Mit dem Fehlerhaften, dem Unerreichten, dem Nicht-Wissen mag man eine Melancholie in Hardjanegaras Zeichnungen erkennen, die durch die Leichtigkeit und Fragilität des Strichs jedoch ohne schwerfälligen Pathos, ohne große Gesten auskommt. Vielmehr geht diese immer auch einher mit einer Emphase des Entstehens, der Offenheit und Potentialität der zeichnerischen Form. Jede Linie der Beginn, ein neuer Pfad. Das Wagnis des Anfangs ist nicht ohne den Mangel zu haben. Auch für die Betrachtenden. Die Zeichnungen lassen sich nicht festhalten mit Blicken oder Worten. Sie erwecken den Eindruck, als würden sie sich über ihr Format hinwegsetzen, formulieren kein in sich geschlossenes Bild, sondern vielmehr den Ausschnitt aus einem Linienkontinuum, das dem Auge keinen Punkt bietet zum Festhalten. Zu nah muss man herantreten, um das Linienspiel im Detail wahrnehmen zu können. Niemals kann es im Ganzen erblickt werden. Auch das Sehen ist nicht vor dem Scheitern gefeit. Und gleichzeitig liegt genau hier die Lust an jeder Linie, ihren Eigenheiten, ihrem Spiel, die Emphase des Anfangs – immer wieder aufs Neue, immer wieder anders schauen. So obsessiv die Künstlerin zeichnet, so obsessiv kann man auch betrachten.
Was ich mir selbst Unbekanntes in mir trage, das macht mich erst aus.
Was ich an Ungeschick, Ungewissem besitze, das erst ist mein eigentliches Ich.
Meine Schwäche, meine Hinfälligkeit.
Meine Mängel sind meine Ausgangsstelle.
Meine Ohnmacht ist mein Ursprung.
Meine Kraft geht von euch aus.
Meine Bewegung geht von meiner Schwäche zu meiner Stärke.
Meine wirkliche Armut erzeugt einen imaginären Reichtum: und ich bin diese Symmetrie
Ich bin das Tun, das meine Wünsche zunichte macht.2
1 Vgl. dazu Heinzelmann, Markus: „Vernähte Perspektiven.

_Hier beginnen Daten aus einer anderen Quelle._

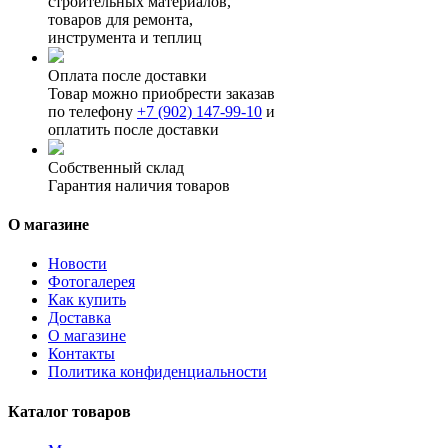
строительных материалов,
товаров для ремонта,
инструмента и теплиц
Оплата после доставки
Товар можно приобрести заказав
по телефону
+7 (902) 147-99-10
и
оплатить после доставки
Собственный склад
Гарантия наличия товаров
О магазине
Новости
Фотогалерея
Как купить
Доставка
О магазине
Контакты
Политика конфиденциальности
Каталог товаров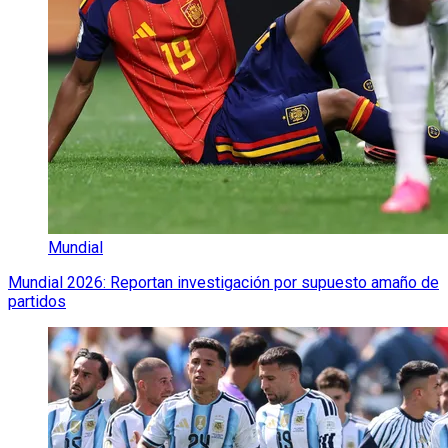
Mundial
Mundial 2026: Reportan investigación por supuesto amaño de
partidos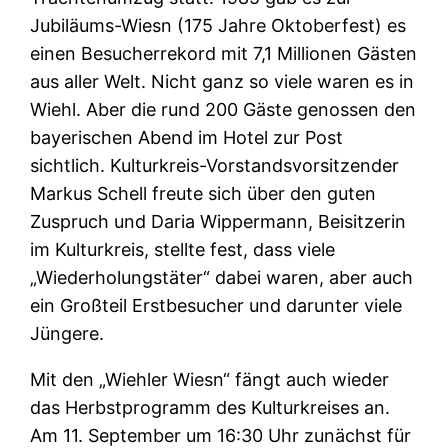
Jubiläums-Wiesn (175 Jahre Oktoberfest) es
einen Besucherrekord mit 7,1 Millionen Gästen
aus aller Welt. Nicht ganz so viele waren es in
Wiehl. Aber die rund 200 Gäste genossen den
bayerischen Abend im Hotel zur Post
sichtlich. Kulturkreis-Vorstandsvorsitzender
Markus Schell freute sich über den guten
Zuspruch und Daria Wippermann, Beisitzerin
im Kulturkreis, stellte fest, dass viele
„Wiederholungstäter“ dabei waren, aber auch
ein Großteil Erstbesucher und darunter viele
Jüngere.
Mit den „Wiehler Wiesn“ fängt auch wieder
das Herbstprogramm des Kulturkreises an.
Am 11. September um 16:30 Uhr zunächst für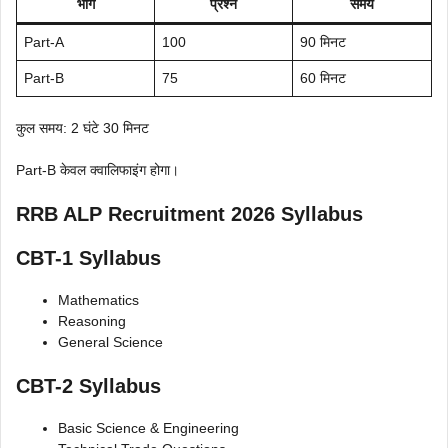
भाग
प्रश्न
समय
Part-A
100
90 मिनट
Part-B
75
60 मिनट
कुल समय: 2 घंटे 30 मिनट
Part-B केवल क्वालिफाइंग होगा।
RRB ALP Recruitment 2026 Syllabus
CBT-1 Syllabus
Mathematics
Reasoning
General Science
CBT-2 Syllabus
Basic Science & Engineering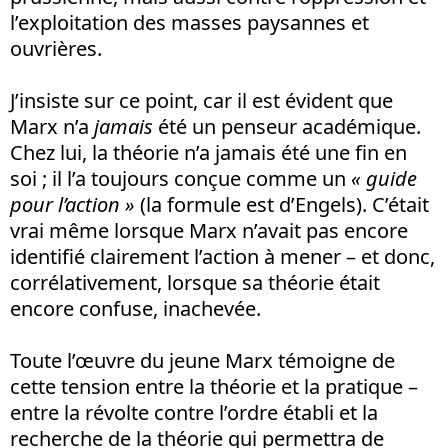
l’exploitation des masses paysannes et
ouvrières.
J’insiste sur ce point, car il est évident que
Marx n’a
jamais
été un penseur académique.
Chez lui, la théorie n’a jamais été une fin en
soi ; il l’a toujours conçue comme un
« guide
pour l’action »
(la formule est d’Engels). C’était
vrai même lorsque Marx n’avait pas encore
identifié clairement l’action à mener – et donc,
corrélativement, lorsque sa théorie était
encore confuse, inachevée.
Toute l’œuvre du jeune Marx témoigne de
cette tension entre la théorie et la pratique –
entre la révolte contre l’ordre établi et la
recherche de la théorie qui permettra de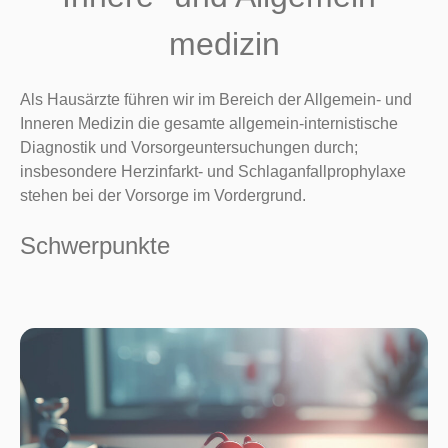
medizin
Als Hausärzte führen wir im Bereich der Allgemein- und
Inneren Medizin die gesamte allgemein-internistische
Diagnostik und Vorsorgeuntersuchungen durch;
insbesondere Herzinfarkt- und Schlaganfallprophylaxe
stehen bei der Vorsorge im Vordergrund.
Schwerpunkte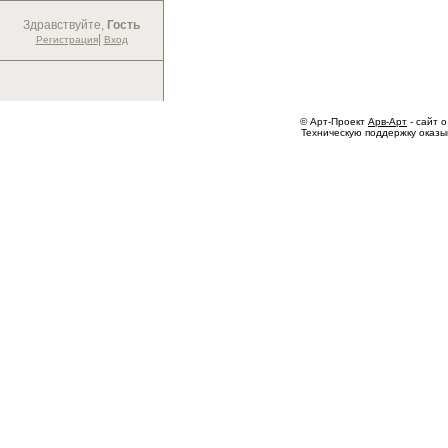
Здравствуйте,
Гость
|
Регистрация
Вход
© Арт-Проект
Арв-Арт
- сайт о
Техническую поддержку оказ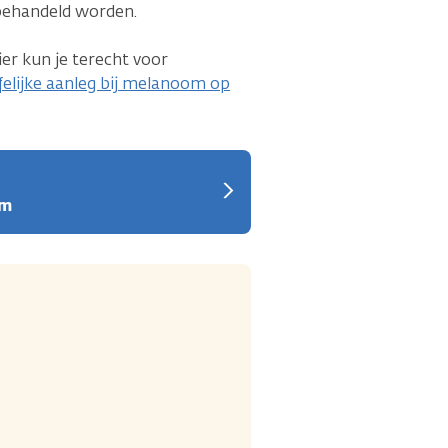
 behandeld worden.
er kun je terecht voor
felijke aanleg bij melanoom op
om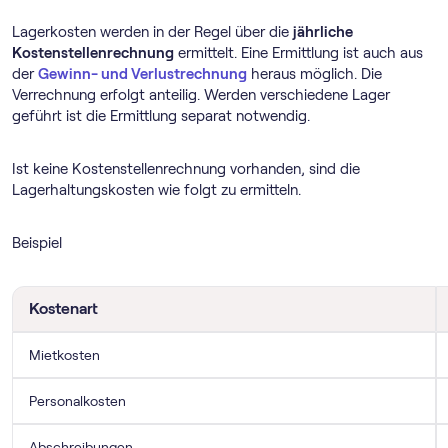
Lagerkosten werden in der Regel über die
jährliche
Kostenstellenrechnung
ermittelt. Eine Ermittlung ist auch aus
der
Gewinn- und Verlustrechnung
heraus möglich. Die
Verrechnung erfolgt anteilig. Werden verschiedene Lager
geführt ist die Ermittlung separat notwendig.
Ist keine Kostenstellenrechnung vorhanden, sind die
Lagerhaltungskosten wie folgt zu ermitteln.
Beispiel
Kostenart
Mietkosten
Personalkosten
Abschreibungen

Erzählung und Konzeptualität in der aktuellen Zeichnung, in: Ausst.kat. Gegen den Strich. Neue Formen der Zeichnung, Baden-Baden (Staatliche Kunsthalle Baden-Baden) 2004, S. 10–17, S. 30.
2 Paul Valery: „Monsieur Teste“, zit. nach Christoph Menke: Kraft der Kunst, Berlin 2013, S. 5.